Some of us hold out hope that rule of law will yet prevail, and cling to the integrity and patriotism of the Special Counsel, Robert Mueller. His fight is an uphill one, however, with a President willing to fire and pardon his way out of trouble. That leaves us. We, the People. And we have to win in November. That’s what this comes down to; we have to win. We have to prove the basic decency and patriotism of the American people. And in my opinion, it won’t do just to win back the House. We need to win the Senate too (a much tougher challenge), and we need not just to win the House, but obliterate Republican candidates for the House.
But here’s what I keep coming back to. What, actually did we learn this week?

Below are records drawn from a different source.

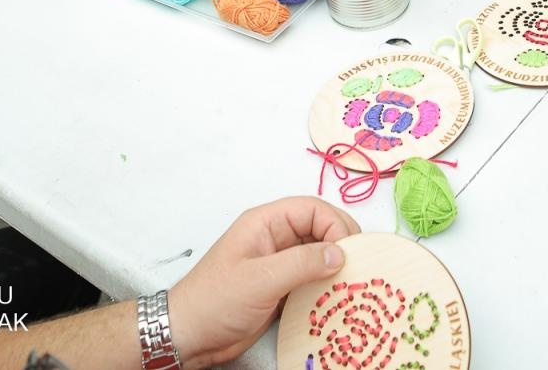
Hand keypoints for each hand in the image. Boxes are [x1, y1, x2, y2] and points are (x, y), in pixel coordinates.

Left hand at [169, 197, 358, 367]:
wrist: (189, 337)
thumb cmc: (213, 302)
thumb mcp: (259, 280)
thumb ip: (301, 264)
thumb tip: (339, 253)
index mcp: (265, 224)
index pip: (311, 209)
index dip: (335, 224)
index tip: (348, 251)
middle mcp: (274, 239)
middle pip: (319, 230)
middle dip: (341, 244)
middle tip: (358, 266)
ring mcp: (278, 265)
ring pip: (318, 256)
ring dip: (336, 268)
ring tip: (352, 284)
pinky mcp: (281, 289)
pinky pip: (311, 280)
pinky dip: (326, 287)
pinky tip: (336, 299)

We learned that Donald Trump’s closest associates are hopelessly corrupt and dishonest, and that not just his associations, but his fundamental understanding of the world is that of a criminal. (John Dean is ‘a rat.’ Flipping witnesses should be illegal.) But didn’t we already know all that? We learned that the Trump campaign went out of its way to keep the American people ignorant of the most unsavory sexual escapades of their candidate. Nothing new there. We learned that Trump hasn’t the faintest idea what is legal and illegal when campaigning for national office. No big revelation there: he knows nothing, and has no interest in learning anything, at all, ever.

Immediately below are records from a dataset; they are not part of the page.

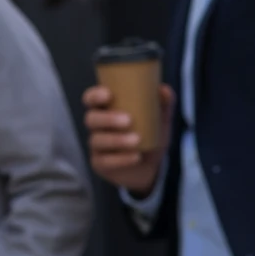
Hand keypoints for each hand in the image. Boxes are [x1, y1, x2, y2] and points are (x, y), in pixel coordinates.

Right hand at [82, 82, 173, 196]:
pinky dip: (121, 159)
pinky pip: (105, 161)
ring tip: (137, 140)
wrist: (149, 166)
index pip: (91, 99)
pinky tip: (136, 156)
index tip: (109, 94)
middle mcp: (97, 126)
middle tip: (129, 120)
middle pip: (91, 119)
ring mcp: (96, 146)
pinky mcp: (99, 164)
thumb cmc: (149, 135)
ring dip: (117, 140)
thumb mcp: (159, 119)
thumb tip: (163, 89)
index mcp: (106, 109)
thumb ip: (164, 103)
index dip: (94, 95)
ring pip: (98, 140)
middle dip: (108, 119)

Slate Magazine recently published an article by William Saletan arguing that we don’t actually need any new revelations of kompromat or sex tapes or money laundering to prove that Donald Trump betrayed the United States. All the evidence is already out. He puts the story together convincingly–of course Trump has committed high crimes and misdemeanors. We know that; it’s obvious. We don’t need further Mueller revelations to prove it, though of course we want the Special Counsel to keep after it, and we do anticipate a lot more criminality to be revealed. Still, argues Saletan, the case has been made. The evidence has been provided. Haven’t we always known Trump to be what he is now revealed to be? A conman and a grifter, a career white collar criminal, a racist and a sexual predator, and the most arrogant ignoramus imaginable? How is any of that news?
Our country remains in a state of emergency. The story is racing towards its conclusion, and unlike Hollywood, there’s no guarantee the good guys will win. If we love our country and its freedoms, this next election may well be our last chance to save it. Sorry, but it’s so. This guy’s instincts are all authoritarian. We can only keep our Republic if we fight for it. Vote, call, give rides, give money, post. Do what you’re able to.
Hello. Is your mother Mary Samuelson, who taught me sixth grade at Child’s Elementary in Bloomington? Can you send me her email?!
Yes, that’s my Mom. Unfortunately, my Mom is incapacitated by Alzheimer’s, and not capable of reading or responding to email. I’m sorry. I’ll see her today, though, and will pass on your greeting.